Description
Trying to print a data frame as plain, strict tsv (i.e., no quoting and no escaping, because I know none the fields will contain tabs), I wanted to use the "quoting" option, which is documented in pandas and is passed through to csv, as well as the "quotechar" option, not documented in pandas but also a csv option. But it doesn't work:
In [1]: import sys, csv
In [2]: from pandas import DataFrame
In [3]: data = {'col1': ['contents of col1 row1', 'contents " of col1 row2'], 'col2': ['contents of col2 row1', 'contents " of col2 row2'] }
In [4]: df = DataFrame(data)
In [5]: df.to_csv(sys.stdout, sep='\t', quoting=csv.QUOTE_NONE, quotechar=None)
col1 col2
0 contents of col1 row1 contents of col2 row1
---------------------------------------------------------------------------
Error Traceback (most recent call last)
<ipython-input-5-a30d32266fb4> in <module>()
----> 1 df.to_csv(sys.stdout, sep='\t', quoting=csv.QUOTE_NONE, quotechar=None)
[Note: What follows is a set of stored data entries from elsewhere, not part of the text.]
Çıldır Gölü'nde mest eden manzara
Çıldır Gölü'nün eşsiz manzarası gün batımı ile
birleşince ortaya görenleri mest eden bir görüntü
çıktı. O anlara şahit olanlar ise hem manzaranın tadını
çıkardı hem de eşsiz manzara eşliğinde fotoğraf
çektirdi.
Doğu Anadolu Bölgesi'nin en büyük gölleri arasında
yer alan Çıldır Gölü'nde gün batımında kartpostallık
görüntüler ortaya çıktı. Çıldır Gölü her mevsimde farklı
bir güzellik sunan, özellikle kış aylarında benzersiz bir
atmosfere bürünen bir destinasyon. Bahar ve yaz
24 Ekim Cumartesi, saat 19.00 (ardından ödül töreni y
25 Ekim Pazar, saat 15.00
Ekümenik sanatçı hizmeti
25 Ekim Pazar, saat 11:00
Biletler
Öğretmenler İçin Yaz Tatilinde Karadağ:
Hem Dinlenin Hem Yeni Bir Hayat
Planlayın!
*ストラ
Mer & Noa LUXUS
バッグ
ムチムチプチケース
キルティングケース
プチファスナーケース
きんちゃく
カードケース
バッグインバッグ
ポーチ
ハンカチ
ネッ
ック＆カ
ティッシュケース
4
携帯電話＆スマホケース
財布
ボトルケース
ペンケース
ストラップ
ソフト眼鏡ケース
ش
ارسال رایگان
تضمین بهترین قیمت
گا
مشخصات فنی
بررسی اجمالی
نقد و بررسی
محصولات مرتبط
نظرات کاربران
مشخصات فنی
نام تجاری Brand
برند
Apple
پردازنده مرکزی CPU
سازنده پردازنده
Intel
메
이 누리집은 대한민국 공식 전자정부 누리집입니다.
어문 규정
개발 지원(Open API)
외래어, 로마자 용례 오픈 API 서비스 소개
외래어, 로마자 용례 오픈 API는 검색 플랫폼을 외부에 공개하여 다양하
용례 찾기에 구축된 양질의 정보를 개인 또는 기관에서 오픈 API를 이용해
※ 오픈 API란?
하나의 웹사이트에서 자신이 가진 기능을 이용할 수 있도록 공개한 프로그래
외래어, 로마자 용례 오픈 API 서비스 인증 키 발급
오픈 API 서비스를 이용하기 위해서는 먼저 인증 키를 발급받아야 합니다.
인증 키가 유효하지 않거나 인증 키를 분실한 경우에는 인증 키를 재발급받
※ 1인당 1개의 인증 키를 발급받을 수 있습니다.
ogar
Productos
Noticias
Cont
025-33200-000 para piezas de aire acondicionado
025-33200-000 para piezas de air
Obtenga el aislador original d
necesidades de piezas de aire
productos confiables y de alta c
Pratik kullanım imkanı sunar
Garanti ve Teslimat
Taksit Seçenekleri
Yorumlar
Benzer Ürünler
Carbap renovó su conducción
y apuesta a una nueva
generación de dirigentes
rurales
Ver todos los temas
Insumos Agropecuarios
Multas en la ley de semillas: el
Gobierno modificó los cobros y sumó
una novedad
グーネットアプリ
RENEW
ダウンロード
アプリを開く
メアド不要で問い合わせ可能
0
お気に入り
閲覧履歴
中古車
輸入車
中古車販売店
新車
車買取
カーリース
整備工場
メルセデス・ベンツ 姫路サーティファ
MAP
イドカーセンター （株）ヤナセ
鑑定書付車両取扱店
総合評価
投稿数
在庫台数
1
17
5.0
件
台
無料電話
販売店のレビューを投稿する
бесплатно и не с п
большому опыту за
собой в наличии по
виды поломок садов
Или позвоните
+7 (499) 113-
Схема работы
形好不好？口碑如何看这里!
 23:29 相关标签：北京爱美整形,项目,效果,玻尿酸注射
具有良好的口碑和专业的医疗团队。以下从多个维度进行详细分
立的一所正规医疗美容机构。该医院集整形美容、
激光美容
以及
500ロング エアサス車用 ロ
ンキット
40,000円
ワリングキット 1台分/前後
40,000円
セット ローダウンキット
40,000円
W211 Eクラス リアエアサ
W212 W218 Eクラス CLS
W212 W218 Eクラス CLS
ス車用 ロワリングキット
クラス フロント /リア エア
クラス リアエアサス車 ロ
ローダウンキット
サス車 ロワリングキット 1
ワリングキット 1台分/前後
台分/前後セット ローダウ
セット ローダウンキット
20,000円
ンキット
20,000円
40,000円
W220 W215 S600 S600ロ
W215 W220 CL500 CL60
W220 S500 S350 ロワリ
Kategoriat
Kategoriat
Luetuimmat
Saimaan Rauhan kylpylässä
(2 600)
/home/brechea/.local/lib/python2.6/site-packages/pandas-0.12.0-py2.6-linux-x86_64.egg/pandas/core/frame.pyc in to_csv(self, path_or_buf, sep, na_rep, float_format, cols, header, index, index_label, mode, nanRep, encoding, quoting, line_terminator, chunksize, tupleize_cols, **kwds)
1409 tupleize_cols=tupleize_cols,
1410 )
-> 1411 formatter.save()
1412
1413 def to_excel(self, excel_writer, sheet_name='sheet1', na_rep='',
/home/brechea/.local/lib/python2.6/site-packages/pandas-0.12.0-py2.6-linux-x86_64.egg/pandas/core/format.pyc in save(self)
974
975 else:
--> 976 self._save()
977
978
/home/brechea/.local/lib/python2.6/site-packages/pandas-0.12.0-py2.6-linux-x86_64.egg/pandas/core/format.pyc in _save(self)
1080 break
1081
-> 1082 self._save_chunk(start_i, end_i)
1083
1084 def _save_chunk(self, start_i, end_i):
/home/brechea/.local/lib/python2.6/site-packages/pandas-0.12.0-py2.6-linux-x86_64.egg/pandas/core/format.pyc in _save_chunk(self, start_i, end_i)
1098 ix = data_index.to_native_types(slicer=slicer, na_rep=self.na_rep, float_format=self.float_format)
1099
-> 1100 lib.write_csv_rows(self.data, ix, self.nlevels, self.cols, self.writer)
1101
1102 # from collections import namedtuple
/home/brechea/.local/lib/python2.6/site-packages/pandas-0.12.0-py2.6-linux-x86_64.egg/pandas/lib.so in pandas.lib.write_csv_rows (pandas/lib.c:13871)()
Error: need to escape, but no escapechar set
Adding the parameter
quotechar=kwds.get("quotechar")
to the
formatter = fmt.CSVFormatter(...
call in to_csv(), and doing corresponding changes to format.CSVFormatter()'s init() and save(), produces the expected output:
In [1]: import sys, csv
In [2]: from pandas import DataFrame
In [3]: data = {'col1': ['contents of col1 row1', 'contents " of col1 row2'], 'col2': ['contents of col2 row1', 'contents " of col2 row2'] }
In [4]: df = DataFrame(data)
In [5]: df.to_csv(sys.stdout, sep='\t', quoting=csv.QUOTE_NONE, quotechar=None)
col1 col2
0 contents of col1 row1 contents of col2 row1
1 contents " of col1 row2 contents " of col2 row2
i.e., unescaped, unquoted tsv.
More generally, there could be many reasons to want more control of the underlying csv writer, so a generic mechanism (as opposed to adding each param one by one) might be called for (e.g., allowign for a csv dialect object or at least a dictionary holding dialect attributes).